■ **Brief**:
Copy out each line of the entries where the word "this" is present.

■ **Extracted data**:

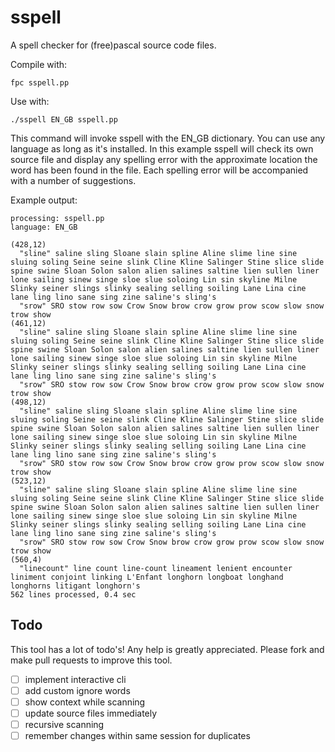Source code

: # sspell
A spell checker for (free)pascal source code files.

Compile with:

    fpc sspell.pp

Use with:

    ./sspell EN_GB sspell.pp

This command will invoke sspell with the EN_GB dictionary. You can use any language as long as it's installed. In this example sspell will check its own source file and display any spelling error with the approximate location the word has been found in the file. Each spelling error will be accompanied with a number of suggestions.

Example output:

    processing: sspell.pp
    language: EN_GB

    (428,12)
      "sline" saline sling Sloane slain spline Aline slime line sine sluing soling Seine seine slink Cline Kline Salinger Stine slice slide spine swine Sloan Solon salon alien salines saltine lien sullen liner lone sailing sinew singe sloe slue soloing Lin sin skyline Milne Slinky seiner slings slinky sealing selling soiling Lane Lina cine lane ling lino sane sing zine saline's sling's
      "srow" SRO stow row sow Crow Snow brow crow grow prow scow slow snow trow show
    (461,12)
      "sline" saline sling Sloane slain spline Aline slime line sine sluing soling Seine seine slink Cline Kline Salinger Stine slice slide spine swine Sloan Solon salon alien salines saltine lien sullen liner lone sailing sinew singe sloe slue soloing Lin sin skyline Milne Slinky seiner slings slinky sealing selling soiling Lane Lina cine lane ling lino sane sing zine saline's sling's
      "srow" SRO stow row sow Crow Snow brow crow grow prow scow slow snow trow show
    (498,12)
      "sline" saline sling Sloane slain spline Aline slime line sine sluing soling Seine seine slink Cline Kline Salinger Stine slice slide spine swine Sloan Solon salon alien salines saltine lien sullen liner lone sailing sinew singe sloe slue soloing Lin sin skyline Milne Slinky seiner slings slinky sealing selling soiling Lane Lina cine lane ling lino sane sing zine saline's sling's
      "srow" SRO stow row sow Crow Snow brow crow grow prow scow slow snow trow show
    (523,12)
      "sline" saline sling Sloane slain spline Aline slime line sine sluing soling Seine seine slink Cline Kline Salinger Stine slice slide spine swine Sloan Solon salon alien salines saltine lien sullen liner lone sailing sinew singe sloe slue soloing Lin sin skyline Milne Slinky seiner slings slinky sealing selling soiling Lane Lina cine lane ling lino sane sing zine saline's sling's
      "srow" SRO stow row sow Crow Snow brow crow grow prow scow slow snow trow show
    (560,4)
      "linecount" line count line-count lineament lenient encounter liniment conjoint linking L'Enfant longhorn longboat longhand longhorns litigant longhorn's
    562 lines processed, 0.4 sec


## Todo
This tool has a lot of todo's! Any help is greatly appreciated. Please fork and make pull requests to improve this tool.

- [ ] implement interactive cli
- [ ] add custom ignore words
- [ ] show context while scanning
- [ ] update source files immediately
- [ ] recursive scanning
- [ ] remember changes within same session for duplicates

■ **Written response**:
This command will invoke sspell with the EN_GB dictionary. You can use any language as long as it's installed. In this example sspell will check its own source file and display any spelling error with the approximate location the word has been found in the file. Each spelling error will be accompanied with a number of suggestions.
This tool has a lot of todo's! Any help is greatly appreciated. Please fork and make pull requests to improve this tool.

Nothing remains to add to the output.